If the vehicle was sold in arm’s length to an unrelated party or transferred to a needy individual for significantly below fair market value, the nonprofit must furnish Copy B of the form to the donor no later than 30 days after the date it sold the vehicle.
If the vehicle was not sold or transferred, Copy B of the form must be provided to the donor by the due date of the donor’s tax return for the year of contribution. For guidance on whether the donor can deduct an unsold vehicle at fair market value, see IRS Publication 4303.
4. Prepare Form 8283 for Noncash Contributions Greater than $500
Individuals, partnerships, and corporations file Form 8283, Noncash Charitable Contributions when the sum of all noncash gifts contributed during the year exceeds $500. If the value of the donated item exceeds $5,000, the donor must get a qualified appraisal (other than money or publicly traded securities). The nonprofit recipient is not a qualified appraiser for the purpose of valuing the donated item.
On this form, nonprofits are only required to complete Part V, Donee Acknowledgement. The person acknowledging the gift must be an official authorized to sign the tax returns of the nonprofit, or a person specifically designated to sign Form 8283. The donor is required to attach Form 8283 to their tax return and provide a copy of Section B to the nonprofit.
5. Prepare Form 8282 for Noncash Contributions Sold, Exchanged or Disposed
If a nonprofit receives a noncash contribution and within 3 years sells, exchanges, or disposes of the contribution, the nonprofit must file Form 8282, Donee Information Return. However, a nonprofit is not required to file Form 8282 if:
- the property is valued at $500 or less, or
- the property is distributed for charitable purposes. For example, no reporting is required for medical supplies consumed or distributed by a tax-exempt relief organization in aiding disaster victims.
Form 8282 must be filed within 125 days after the disposition. A copy of Form 8282 must be given to the previous donor. If the nonprofit fails to file this form by the due date, fails to include all of the information required to be shown on the filed form, or includes incorrect information on the filed form, penalties may apply.

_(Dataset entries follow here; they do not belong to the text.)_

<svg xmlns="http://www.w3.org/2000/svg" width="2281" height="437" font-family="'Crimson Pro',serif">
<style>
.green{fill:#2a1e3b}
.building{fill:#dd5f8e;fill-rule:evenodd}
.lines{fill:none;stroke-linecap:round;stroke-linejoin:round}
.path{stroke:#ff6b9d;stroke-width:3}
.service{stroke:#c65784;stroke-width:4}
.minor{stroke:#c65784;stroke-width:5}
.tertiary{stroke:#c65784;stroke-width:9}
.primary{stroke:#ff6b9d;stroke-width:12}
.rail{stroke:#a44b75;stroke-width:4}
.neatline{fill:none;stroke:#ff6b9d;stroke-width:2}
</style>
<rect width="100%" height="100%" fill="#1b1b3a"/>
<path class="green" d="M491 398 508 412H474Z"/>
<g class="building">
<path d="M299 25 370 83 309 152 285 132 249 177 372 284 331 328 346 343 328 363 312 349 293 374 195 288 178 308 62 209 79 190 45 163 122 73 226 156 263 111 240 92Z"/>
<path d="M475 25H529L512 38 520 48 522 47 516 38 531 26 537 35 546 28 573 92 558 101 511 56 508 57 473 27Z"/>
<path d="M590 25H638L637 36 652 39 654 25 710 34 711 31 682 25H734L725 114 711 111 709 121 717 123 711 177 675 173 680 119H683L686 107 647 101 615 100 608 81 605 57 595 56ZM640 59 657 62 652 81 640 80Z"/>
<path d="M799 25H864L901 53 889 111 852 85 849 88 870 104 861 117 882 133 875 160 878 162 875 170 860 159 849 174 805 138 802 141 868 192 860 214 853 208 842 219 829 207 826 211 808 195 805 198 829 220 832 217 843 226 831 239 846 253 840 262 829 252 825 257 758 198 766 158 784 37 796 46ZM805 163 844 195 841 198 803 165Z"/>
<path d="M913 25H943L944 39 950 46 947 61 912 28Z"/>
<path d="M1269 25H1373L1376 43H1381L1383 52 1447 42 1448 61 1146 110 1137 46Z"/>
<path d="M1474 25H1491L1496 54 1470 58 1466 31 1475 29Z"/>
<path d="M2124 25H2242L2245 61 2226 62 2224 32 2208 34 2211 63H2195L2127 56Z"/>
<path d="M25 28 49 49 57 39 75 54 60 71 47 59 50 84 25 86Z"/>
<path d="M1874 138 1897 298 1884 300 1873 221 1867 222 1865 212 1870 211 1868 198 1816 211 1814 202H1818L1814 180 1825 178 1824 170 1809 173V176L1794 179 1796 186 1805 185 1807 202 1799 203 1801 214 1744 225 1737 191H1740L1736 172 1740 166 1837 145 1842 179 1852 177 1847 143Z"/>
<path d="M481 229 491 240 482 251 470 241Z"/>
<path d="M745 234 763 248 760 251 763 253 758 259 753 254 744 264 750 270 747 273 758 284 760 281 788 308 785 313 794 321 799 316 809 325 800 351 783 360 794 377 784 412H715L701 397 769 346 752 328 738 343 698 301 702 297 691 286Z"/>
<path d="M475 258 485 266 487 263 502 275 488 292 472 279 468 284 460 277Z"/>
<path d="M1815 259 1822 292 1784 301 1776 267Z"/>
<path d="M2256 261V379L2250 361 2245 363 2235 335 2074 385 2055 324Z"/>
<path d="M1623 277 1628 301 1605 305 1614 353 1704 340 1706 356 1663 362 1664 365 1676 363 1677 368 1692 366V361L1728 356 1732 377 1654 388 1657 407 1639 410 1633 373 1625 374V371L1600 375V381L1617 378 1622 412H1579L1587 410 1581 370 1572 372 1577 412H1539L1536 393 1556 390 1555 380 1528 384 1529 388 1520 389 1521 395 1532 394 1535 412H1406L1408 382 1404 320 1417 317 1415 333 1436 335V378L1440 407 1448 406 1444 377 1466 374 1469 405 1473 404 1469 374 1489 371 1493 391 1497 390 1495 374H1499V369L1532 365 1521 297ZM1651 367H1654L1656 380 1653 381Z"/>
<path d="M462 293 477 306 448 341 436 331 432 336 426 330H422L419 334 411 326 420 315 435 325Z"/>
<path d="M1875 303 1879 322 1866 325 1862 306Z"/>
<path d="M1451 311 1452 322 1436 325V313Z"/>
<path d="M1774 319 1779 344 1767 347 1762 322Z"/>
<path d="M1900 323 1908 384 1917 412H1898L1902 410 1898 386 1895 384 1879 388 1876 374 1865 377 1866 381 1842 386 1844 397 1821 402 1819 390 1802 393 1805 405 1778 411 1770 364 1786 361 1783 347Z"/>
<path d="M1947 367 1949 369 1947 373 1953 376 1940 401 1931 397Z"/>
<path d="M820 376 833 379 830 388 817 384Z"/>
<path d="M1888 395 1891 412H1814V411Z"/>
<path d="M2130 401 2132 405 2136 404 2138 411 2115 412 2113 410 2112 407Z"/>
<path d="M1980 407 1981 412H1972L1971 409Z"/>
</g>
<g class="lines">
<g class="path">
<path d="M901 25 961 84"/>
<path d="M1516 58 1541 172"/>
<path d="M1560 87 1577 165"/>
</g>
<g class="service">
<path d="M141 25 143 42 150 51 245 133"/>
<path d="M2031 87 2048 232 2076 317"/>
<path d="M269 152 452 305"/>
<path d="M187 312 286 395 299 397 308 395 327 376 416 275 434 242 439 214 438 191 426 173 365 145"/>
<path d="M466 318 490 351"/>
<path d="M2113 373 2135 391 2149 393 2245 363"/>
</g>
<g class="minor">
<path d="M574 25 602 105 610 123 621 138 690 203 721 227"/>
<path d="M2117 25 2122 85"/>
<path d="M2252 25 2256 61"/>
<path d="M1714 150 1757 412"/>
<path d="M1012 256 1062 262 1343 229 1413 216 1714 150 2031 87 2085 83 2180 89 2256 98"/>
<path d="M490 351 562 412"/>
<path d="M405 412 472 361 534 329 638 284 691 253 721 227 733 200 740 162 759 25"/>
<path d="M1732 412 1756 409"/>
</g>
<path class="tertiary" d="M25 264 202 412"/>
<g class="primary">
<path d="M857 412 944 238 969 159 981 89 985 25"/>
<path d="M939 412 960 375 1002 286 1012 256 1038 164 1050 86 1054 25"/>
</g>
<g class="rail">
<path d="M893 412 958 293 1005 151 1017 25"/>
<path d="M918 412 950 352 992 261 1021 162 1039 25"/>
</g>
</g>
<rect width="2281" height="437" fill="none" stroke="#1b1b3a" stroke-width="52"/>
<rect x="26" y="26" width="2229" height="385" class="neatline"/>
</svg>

If the nonprofit did not file Form 8282 because it had no reason to believe the substantiation requirements applied to the donor, but later becomes aware that the substantiation requirements did apply, the nonprofit must file the form within 60 days after the date of awareness.

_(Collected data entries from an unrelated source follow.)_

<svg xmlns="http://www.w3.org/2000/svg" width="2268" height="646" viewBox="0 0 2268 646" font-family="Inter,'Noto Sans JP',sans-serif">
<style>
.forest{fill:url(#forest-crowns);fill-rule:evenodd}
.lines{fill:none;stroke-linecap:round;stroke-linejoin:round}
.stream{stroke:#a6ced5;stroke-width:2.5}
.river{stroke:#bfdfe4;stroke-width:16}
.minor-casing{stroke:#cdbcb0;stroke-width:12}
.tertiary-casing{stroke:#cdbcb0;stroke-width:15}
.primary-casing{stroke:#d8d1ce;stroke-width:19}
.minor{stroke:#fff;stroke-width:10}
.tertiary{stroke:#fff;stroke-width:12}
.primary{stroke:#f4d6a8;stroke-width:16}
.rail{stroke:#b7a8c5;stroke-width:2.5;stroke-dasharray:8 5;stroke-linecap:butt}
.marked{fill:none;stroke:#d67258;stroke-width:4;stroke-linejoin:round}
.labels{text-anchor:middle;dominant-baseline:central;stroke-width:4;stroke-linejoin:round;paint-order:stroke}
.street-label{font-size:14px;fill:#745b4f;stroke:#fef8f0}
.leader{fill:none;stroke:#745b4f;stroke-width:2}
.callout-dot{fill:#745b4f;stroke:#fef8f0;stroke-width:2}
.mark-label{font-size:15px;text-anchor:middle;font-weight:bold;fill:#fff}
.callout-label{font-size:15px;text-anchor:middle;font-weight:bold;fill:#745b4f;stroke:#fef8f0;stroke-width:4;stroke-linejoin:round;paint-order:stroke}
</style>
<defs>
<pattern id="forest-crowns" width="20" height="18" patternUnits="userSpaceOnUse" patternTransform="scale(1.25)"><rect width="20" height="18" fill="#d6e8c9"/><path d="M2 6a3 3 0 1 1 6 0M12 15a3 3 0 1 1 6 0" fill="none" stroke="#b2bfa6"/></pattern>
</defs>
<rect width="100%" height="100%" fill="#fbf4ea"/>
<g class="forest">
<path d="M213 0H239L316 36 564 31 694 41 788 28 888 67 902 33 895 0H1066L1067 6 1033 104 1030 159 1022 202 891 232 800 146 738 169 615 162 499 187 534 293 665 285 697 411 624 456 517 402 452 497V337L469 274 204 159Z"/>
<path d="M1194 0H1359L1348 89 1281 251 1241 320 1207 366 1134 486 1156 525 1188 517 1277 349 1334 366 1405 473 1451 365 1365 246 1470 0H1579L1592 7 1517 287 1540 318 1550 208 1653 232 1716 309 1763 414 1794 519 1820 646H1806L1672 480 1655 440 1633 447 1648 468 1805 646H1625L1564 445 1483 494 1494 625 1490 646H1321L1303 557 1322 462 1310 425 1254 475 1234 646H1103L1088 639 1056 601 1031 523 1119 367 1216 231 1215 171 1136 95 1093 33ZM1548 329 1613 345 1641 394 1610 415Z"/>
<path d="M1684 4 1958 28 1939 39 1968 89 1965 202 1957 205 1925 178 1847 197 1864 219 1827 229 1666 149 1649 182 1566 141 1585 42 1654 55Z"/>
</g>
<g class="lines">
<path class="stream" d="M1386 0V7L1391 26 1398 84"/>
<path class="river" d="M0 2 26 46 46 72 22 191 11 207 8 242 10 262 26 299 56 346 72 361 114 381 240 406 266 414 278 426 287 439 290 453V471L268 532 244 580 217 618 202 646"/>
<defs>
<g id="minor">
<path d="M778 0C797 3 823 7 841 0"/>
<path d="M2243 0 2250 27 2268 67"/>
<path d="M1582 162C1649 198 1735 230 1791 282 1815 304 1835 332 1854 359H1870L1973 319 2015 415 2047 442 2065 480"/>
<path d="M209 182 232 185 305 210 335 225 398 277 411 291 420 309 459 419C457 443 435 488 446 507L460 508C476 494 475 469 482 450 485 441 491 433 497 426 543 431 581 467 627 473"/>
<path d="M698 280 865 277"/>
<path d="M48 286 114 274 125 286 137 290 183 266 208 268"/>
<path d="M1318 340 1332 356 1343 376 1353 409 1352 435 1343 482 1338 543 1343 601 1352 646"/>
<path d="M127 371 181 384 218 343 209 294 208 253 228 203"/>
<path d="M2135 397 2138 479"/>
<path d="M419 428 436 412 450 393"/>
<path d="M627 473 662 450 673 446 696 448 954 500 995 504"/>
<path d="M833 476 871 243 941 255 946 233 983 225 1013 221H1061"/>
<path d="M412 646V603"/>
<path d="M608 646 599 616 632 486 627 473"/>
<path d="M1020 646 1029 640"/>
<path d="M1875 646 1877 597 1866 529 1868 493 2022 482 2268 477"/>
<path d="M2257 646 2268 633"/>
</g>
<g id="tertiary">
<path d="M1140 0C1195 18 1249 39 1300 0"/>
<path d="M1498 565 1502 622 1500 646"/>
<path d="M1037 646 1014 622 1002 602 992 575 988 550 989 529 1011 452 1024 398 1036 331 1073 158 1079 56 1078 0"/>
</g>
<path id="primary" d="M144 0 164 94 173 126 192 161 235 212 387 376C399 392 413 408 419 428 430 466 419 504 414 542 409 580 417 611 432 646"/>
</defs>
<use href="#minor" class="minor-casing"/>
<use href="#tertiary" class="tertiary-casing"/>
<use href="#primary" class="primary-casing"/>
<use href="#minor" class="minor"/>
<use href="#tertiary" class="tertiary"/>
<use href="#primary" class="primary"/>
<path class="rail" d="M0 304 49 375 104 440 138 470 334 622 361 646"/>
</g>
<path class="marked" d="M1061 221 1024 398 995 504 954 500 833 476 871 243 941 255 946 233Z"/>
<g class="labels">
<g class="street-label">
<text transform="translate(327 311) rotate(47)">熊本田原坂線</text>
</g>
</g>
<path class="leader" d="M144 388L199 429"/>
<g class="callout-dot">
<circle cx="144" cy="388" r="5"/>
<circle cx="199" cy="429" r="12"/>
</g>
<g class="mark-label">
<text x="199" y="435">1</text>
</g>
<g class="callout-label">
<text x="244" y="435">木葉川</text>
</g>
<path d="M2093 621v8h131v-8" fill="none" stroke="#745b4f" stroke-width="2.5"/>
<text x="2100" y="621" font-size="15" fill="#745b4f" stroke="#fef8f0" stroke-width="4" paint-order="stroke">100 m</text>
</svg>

6. Create a Gift Acceptance Policy
Nonprofit organizations should also put a gift acceptance policy in place to guard against issues triggered by certain gifts. For instance, a gift acceptance policy might require a nonprofit to sell donated stock upon receipt. A policy might also require a nonprofit to reject contributions from a business that sells products considered illegal under federal law.
Generally, donors can deduct noncash charitable contributions at the contribution’s fair market value. For guidance on determining fair market value, see IRS Publication 561.